Furthermore, since technology today can enable on-demand services at scale, the gig economy is expected to thrive in the coming years, creating about 90 million jobs in India, according to a BCG-Dell report. This will result in the fundamental transformation of HR policies, processes and tools. Organisations will therefore require systems that deliver a single, portable and secure online digital identity for each team member, enabling extended access to business systems, content, data and applications across business entities as they work to attract and adequately support staff.

This goes beyond DaaS and VDI to provide appropriate levels of access to core applications and data for employees to perform their roles well - such as CRM, ERP, and analytics - and they will be largely hosted in hybrid multi cloud environments to deliver uptime and access, no matter where an employee is located. 

Organisations can also use many of these same systems to enhance their customer experience, including digital platforms for events or one-to-one meetings or tools that field teams can use when visiting a customer and demonstrating a new service or capability. The same platforms that enable hybrid work also provide new opportunities to change all aspects of employee, supply chain and customer engagements. 

Ramping up employee experience

By 2023, 80 percent of digitally transformed enterprises worldwide will rely on key IT-related infrastructure metrics tied to optimisation, resilience and ongoing enhancement to drive C-level decision making, as per IDC research.  Digitising employee experience is one such area that 60 percent of enterprises heavily invested in this year to help transform the relationship between employers and employees. This includes finding ways to foster greater productivity and creativity from staff. 
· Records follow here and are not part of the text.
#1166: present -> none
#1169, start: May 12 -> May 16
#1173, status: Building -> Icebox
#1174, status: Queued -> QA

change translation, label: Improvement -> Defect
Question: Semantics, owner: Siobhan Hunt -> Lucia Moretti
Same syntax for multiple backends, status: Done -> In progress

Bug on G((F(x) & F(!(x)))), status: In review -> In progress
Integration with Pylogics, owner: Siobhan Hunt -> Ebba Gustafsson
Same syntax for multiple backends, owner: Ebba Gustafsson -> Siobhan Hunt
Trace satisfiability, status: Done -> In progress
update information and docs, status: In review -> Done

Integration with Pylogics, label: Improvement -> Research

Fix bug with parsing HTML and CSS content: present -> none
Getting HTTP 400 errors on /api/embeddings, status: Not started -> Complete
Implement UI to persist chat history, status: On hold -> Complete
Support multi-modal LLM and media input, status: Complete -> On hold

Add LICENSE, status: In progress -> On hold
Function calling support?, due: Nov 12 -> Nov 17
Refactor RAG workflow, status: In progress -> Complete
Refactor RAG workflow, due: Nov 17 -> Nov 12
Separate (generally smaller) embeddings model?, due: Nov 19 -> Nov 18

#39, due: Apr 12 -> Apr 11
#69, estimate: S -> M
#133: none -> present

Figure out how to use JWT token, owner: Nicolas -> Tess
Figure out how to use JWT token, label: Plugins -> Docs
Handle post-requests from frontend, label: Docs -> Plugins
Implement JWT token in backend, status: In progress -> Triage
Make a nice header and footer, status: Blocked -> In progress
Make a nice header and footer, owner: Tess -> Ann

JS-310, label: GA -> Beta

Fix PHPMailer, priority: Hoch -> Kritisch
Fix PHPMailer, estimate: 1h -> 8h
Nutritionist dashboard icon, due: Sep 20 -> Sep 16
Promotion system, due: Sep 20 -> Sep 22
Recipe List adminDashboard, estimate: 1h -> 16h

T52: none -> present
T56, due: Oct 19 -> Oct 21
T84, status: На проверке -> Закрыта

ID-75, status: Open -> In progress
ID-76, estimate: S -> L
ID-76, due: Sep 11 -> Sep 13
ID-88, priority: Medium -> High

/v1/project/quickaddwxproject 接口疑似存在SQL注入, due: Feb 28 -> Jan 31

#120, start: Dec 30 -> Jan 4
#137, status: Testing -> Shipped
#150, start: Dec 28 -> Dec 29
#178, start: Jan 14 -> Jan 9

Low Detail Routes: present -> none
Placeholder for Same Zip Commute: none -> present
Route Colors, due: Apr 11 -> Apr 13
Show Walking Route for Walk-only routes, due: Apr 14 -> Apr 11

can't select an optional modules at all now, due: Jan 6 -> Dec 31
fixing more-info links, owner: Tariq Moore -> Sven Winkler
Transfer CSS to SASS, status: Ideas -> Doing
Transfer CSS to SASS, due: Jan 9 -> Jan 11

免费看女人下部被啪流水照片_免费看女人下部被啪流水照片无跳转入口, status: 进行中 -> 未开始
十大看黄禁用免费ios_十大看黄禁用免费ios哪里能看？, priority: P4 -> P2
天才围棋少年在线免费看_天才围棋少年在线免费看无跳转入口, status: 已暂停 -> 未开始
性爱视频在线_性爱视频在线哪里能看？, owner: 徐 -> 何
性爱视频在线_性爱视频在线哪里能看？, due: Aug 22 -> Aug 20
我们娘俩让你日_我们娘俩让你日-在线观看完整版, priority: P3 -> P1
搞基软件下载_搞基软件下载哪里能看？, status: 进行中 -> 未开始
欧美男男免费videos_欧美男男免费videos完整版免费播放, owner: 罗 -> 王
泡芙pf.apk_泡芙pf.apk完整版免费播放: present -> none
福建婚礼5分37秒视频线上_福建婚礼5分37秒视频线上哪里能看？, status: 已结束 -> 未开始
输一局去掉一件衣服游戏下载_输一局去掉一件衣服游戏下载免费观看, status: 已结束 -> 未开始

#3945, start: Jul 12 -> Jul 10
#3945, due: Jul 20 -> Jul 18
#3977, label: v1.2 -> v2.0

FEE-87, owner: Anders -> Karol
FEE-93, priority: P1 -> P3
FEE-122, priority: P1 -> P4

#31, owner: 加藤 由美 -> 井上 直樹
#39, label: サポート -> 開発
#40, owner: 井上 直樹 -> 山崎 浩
At a technical level, organisations should look to hire workers with specific skill sets or industry-specific expertise from multiple pools (such as remote, gig, and new-generation staff or career pivoters and those who have reskilled) to support business-critical initiatives. Protecting their productivity by ensuring they have access to the right tools and systems will ensure they complete projects faster and with better-quality business outcomes. 

Key wellbeing metrics

On a more human level, organisations must also look to wellbeing metrics as key ways to foster more productivity, creativity and solidarity among teams. HR leaders must help create a workplace culture that is focused on health, empathy, trust and empowerment and which is open to diverse staff across all geographies and demographics. This is particularly crucial for attracting millennials and Gen Z employees.  

Hire by considering all facets of a person: their technical skills and career history, as well as their life experience and culture. Be mindful of unconscious biases that may creep in throughout the hiring process and find methods to overcome them. Look for people who are a “culture add” rather than a “culture fit” and actively challenge your own biases and misconceptions. The future workplace requires profound cultural changes and engagement efforts beyond a HR leader or their digital counterparts. HR should work alongside IT, bringing teams and systems together to create lasting, positive digital employee experiences that aid innovation. Success in hiring next-generation talent and maintaining the productivity of high-value resources hinges on it.